On the pavement near la Grande Arche at La Défense, two germs, magnified greatly. My friends tell me this is actually a work of art called " Deux personnages fantastiques ," but for me, they will always be giant germs.
Behind the germs, the entrance to a large shopping mall.
The link below shows some of the other works of art you will encounter at La Défense. I am particularly fond of the gigantic bronze thumb.
This area started off as a suburban office park. It is at the end of a 10 km. "Historical Axis", a straight line starting at the Louvre and passing along the Champs-Elysees and through the Arc de Triomphe and culminating with the Grande Arche, inaugurated in 1989 and viewed as a modern version of ADT.
It is presently a mixed-use area, with shopping malls and hotels and a main train station in addition to all the office buildings.
One of the more unusual features of the area is “Le pouce” (the thumb), is an artistic creation by renowned French sculptor César Baldaccini
This was one of the places I had not visited until this some what dull and slightly wet day in October. Le toit de la Grande Arche was an interesting place to visit with both metro and rail stations located in close proximity. No surprise as it is located in the main (big) business district of the city.
In 1982, an open competition was launched and 424 design proposals were received and presented to the jury. The winning design was from unknown Danish designers, Johann Otto van Spreckelsen (Architect) and Erik Reitzel (Engineer).
It was inaugurated on 14 July 1989 on the occasion of the bicentenary of the French Revolution; during the 15th G7 summit that was meeting in Paris at the time. The Grande Arche opened to the public on 26 August 1989.
Some design facts:
• The Grande Arche is a hollow cube with sides which are 110m long
• It weighs some 300,000 tonnes.
• It is covered in Carrara marble and glass
• The panoramic lifts travel the 110m in 66 seconds
• Commercial enterprises occupy the north and south walls of the cube
• The structure is anti seismic, as it rests on 12 pillars
There is a charge to visit the Arche, but the views from the top are excellent – and of course you can visit the galleries and the Computer Museum at the top. There is also a quite exclusive restaurant open during the week only.

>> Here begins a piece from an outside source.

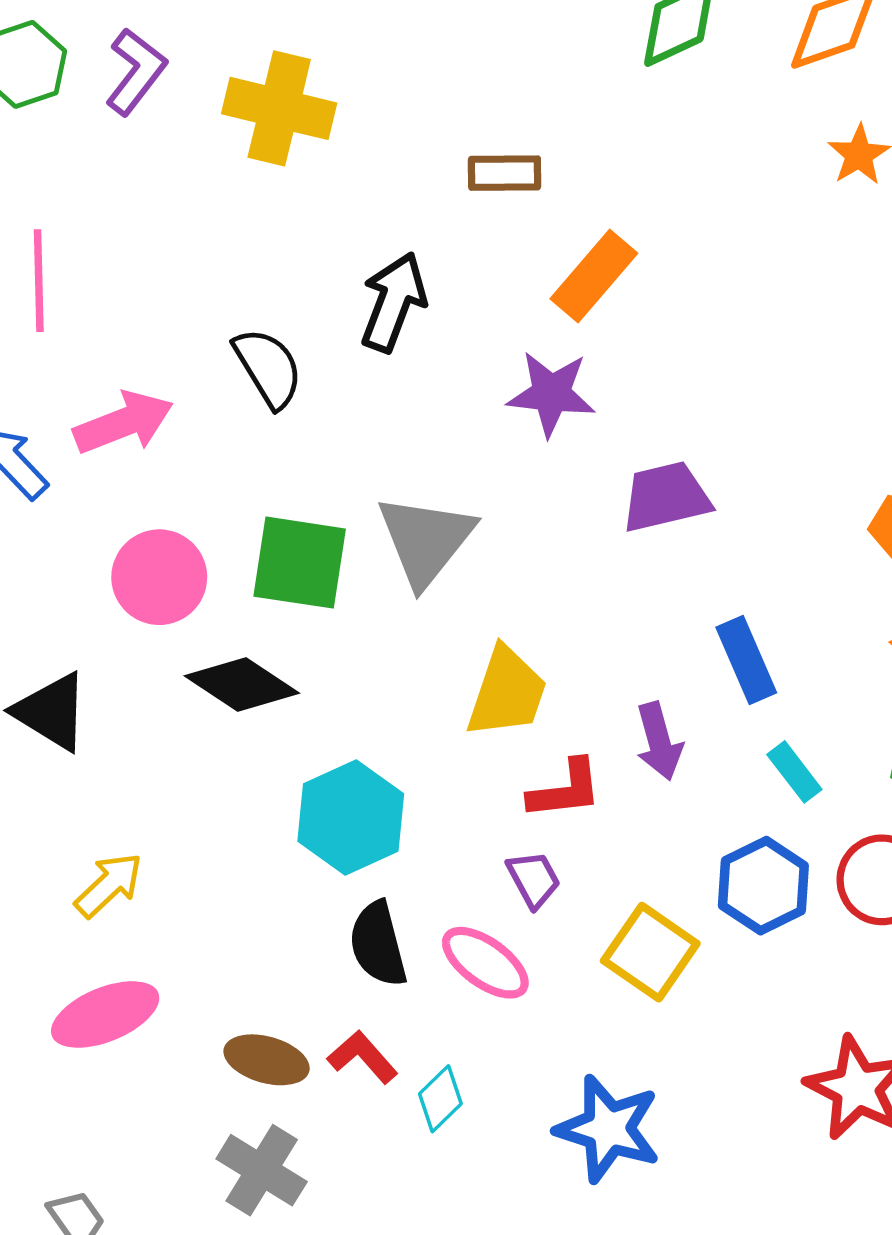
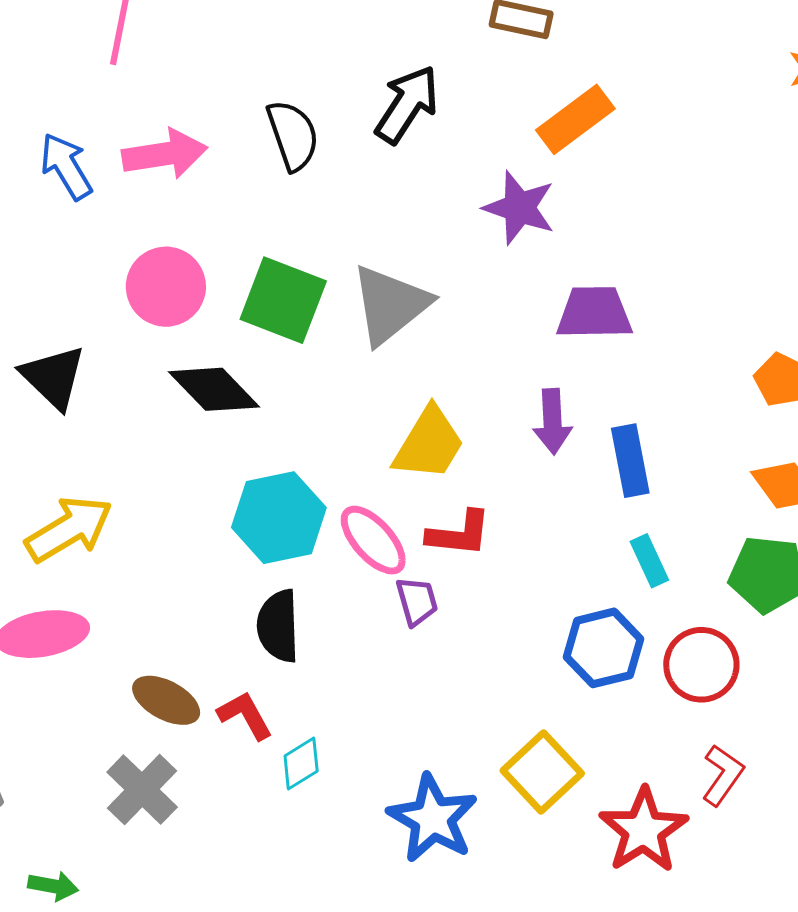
purple arrow: (659, 741) -> (552, 422), moved
yellow arrow: (109, 885) -> (69, 529), size x1.4
yellow square: (650, 952) -> (542, 772), moved
pink ellipse: (485, 963) -> (373, 540), moved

Most people, when they think of Paris, imagine an old European city of classical and Renaissance buildings. But La Defense is a modern complex of high-rise skyscrapers, which would appear quite at home in any new city. The French had the good sense to construct their newer architecture, with a few exceptions, around the rim of the city. No reason to tear up the old city center to build anything new. The name Defense came from the heroic defense of the city from Prussian invaders in the Franco-Prussian War of 1870-71.

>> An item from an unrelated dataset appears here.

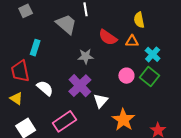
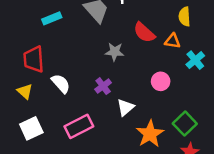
cyan rectangle: (35, 48) -> (52, 18), moved, turned 42
green square: (150, 77) -> (185, 124), moved
purple cross: (80, 86) -> (103, 86), size x0.6

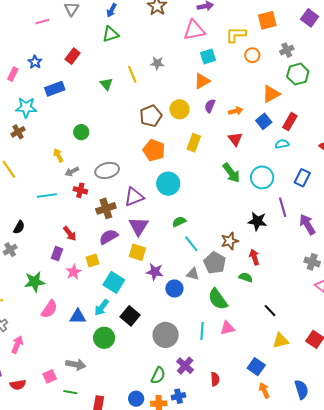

The most outstanding feature of La Defense is the new Arch of Triumph. It's lined up nicely with its better-known cousin on the Champs-Elysees. This new arch also offers a fine view of the city. Danish architect Otto van Spreckelsen designed this 106-meter-tall structure, under President Francois Mitterand.
La Defense provides a sharp contrast with the center of Paris. If you seek a change of scene, something a little different, then visit La Defense.

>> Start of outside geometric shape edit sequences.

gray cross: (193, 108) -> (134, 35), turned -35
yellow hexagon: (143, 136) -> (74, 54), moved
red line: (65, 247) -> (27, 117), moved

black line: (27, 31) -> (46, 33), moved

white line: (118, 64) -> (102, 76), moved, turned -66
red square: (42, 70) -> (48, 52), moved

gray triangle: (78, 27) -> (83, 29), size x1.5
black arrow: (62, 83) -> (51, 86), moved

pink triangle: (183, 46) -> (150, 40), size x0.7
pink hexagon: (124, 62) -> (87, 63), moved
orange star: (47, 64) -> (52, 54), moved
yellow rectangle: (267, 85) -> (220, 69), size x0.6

La Defense is new and modern part of Paris. It is also business district of the city. La Défense is named after the statue, La Défense de Paris, which was built in 1883 to commemorate the soldiers who had defended Paris during the Franco-Prussian War.
There you can see Grande Arche 100 metre high and other tallest and modern buildings.
If you don’t afraid of high go up on the top to see the amazing view.